Hi Ho, Hi Ho, It’s Off to the Market We Go
There are always those who see a need in the marketplace and fulfill it. They do so through hard work, ingenuity, and countless experimentation. These three entrepreneurs proceeded with ideas that they believed would attract the interest of consumers. They were right… whether these products tickle your taste buds or not…they are food-marketing successes.
The Egg McMuffin
Invented by Herb Peterson in 1972, this item started McDonald’s foray into the breakfast market. Herb was a McDonald’s franchise owner in Santa Barbara, California. His invention was a variation of “Eggs Benedict”, his own personal version so-to-speak. He showed it to McDonald’s founder Ray Kroc upon one of his visits to Santa Barbara, and the rest is history. Soon the Egg McMuffin was part of the McDonald’s menu and continues to be part of it today. All of this resulted from a man with a unique idea.
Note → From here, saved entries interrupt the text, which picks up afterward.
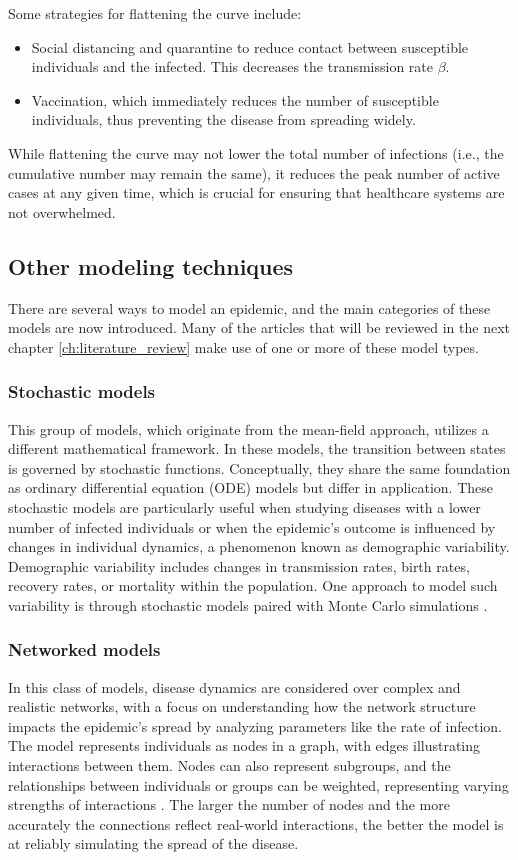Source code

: Some strategies for flattening the curve include:
\begin{itemize}
	\item Social distancing and quarantine to reduce contact between susceptible individuals and the infected. This decreases the transmission rate $\beta$.
	\item Vaccination, which immediately reduces the number of susceptible individuals, thus preventing the disease from spreading widely.
\end{itemize}
While flattening the curve may not lower the total number of infections (i.e., the cumulative number may remain the same), it reduces the peak number of active cases at any given time, which is crucial for ensuring that healthcare systems are not overwhelmed.


\subsection{Other modeling techniques}
There are several ways to model an epidemic, and the main categories of these models are now introduced. Many of the articles that will be reviewed in the next chapter \ref{ch:literature_review} make use of one or more of these model types.
\subsubsection{Stochastic models} 	
This group of models, which originate from the mean-field approach, utilizes a different mathematical framework. In these models, the transition between states is governed by stochastic functions. Conceptually, they share the same foundation as ordinary differential equation (ODE) models but differ in application. These stochastic models are particularly useful when studying diseases with a lower number of infected individuals or when the epidemic's outcome is influenced by changes in individual dynamics, a phenomenon known as demographic variability. Demographic variability includes changes in transmission rates, birth rates, recovery rates, or mortality within the population.
One approach to model such variability is through stochastic models paired with Monte Carlo simulations \cite{Allen2017}.

\subsubsection{Networked models}
In this class of models, disease dynamics are considered over complex and realistic networks, with a focus on understanding how the network structure impacts the epidemic's spread by analyzing parameters like the rate of infection. The model represents individuals as nodes in a graph, with edges illustrating interactions between them. Nodes can also represent subgroups, and the relationships between individuals or groups can be weighted, representing varying strengths of interactions \cite{Newman2002,VanMieghem2009}. The larger the number of nodes and the more accurately the connections reflect real-world interactions, the better the model is at reliably simulating the spread of the disease.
Yes folks, SPAM. It’s still popular and has been since the year of its creation in 1937 by Jay Hormel. He worked to develop a way to process and package pork shoulder to retain its taste and freshness. He held a contest to see who could come up with a name for this pork product, and all we know from SPAM lore is that a person named Ken won and received $100 for coming up with the name. Six billion cans of SPAM have been sold since 1937, and the number continues to grow towards seven billion. Hormel sells over 90 million cans of SPAM in the U.S. market each year…talk about Spamalot!
Henry J. Heinz, along with his brother John, and his cousin Frederick introduced tomato ketchup to the marketplace in 1875. He felt that people wanted kitchen products that would make meal preparation and taste enhancement less of a chore. He also felt that superior quality items, properly packaged and promoted would find a market and gain a strong foothold. The company’s tomato condiment recipe did just that. Today, Heinz Ketchup is well, everywhere… slowly running its course out of an assortment of containers onto food of all types. A family of men plus the simple tomato made food history and continue to do so today.